WHAT IS EXPECTED.
Write the entries below out again exactly; any picture in them stays out.

Before and after object boxes.

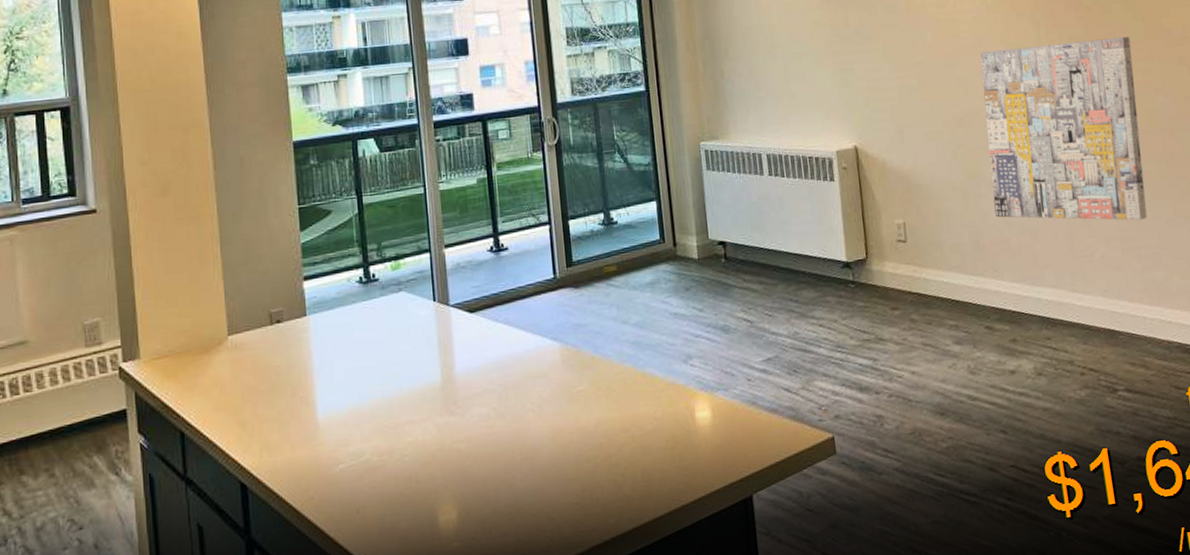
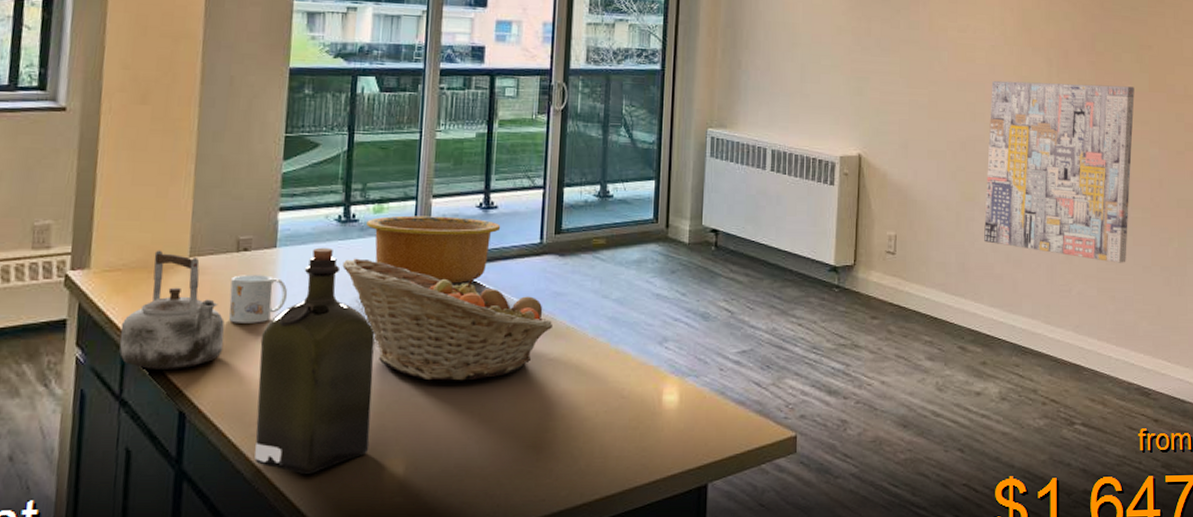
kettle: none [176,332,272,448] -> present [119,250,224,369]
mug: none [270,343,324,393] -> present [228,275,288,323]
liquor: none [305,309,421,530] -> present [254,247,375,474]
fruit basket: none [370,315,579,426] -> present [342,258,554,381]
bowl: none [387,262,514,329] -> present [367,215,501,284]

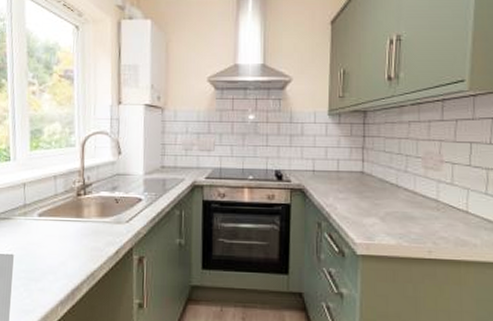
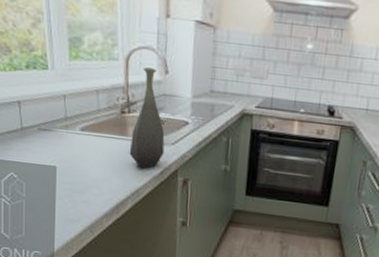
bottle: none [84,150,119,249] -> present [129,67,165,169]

RESULT OF THIS TASK.
kettle: none [176,332,272,448] -> present [119,250,224,369]
mug: none [270,343,324,393] -> present [228,275,288,323]
liquor: none [305,309,421,530] -> present [254,247,375,474]
fruit basket: none [370,315,579,426] -> present [342,258,554,381]
bowl: none [387,262,514,329] -> present [367,215,501,284]

bottle: none [84,150,119,249] -> present [129,67,165,169]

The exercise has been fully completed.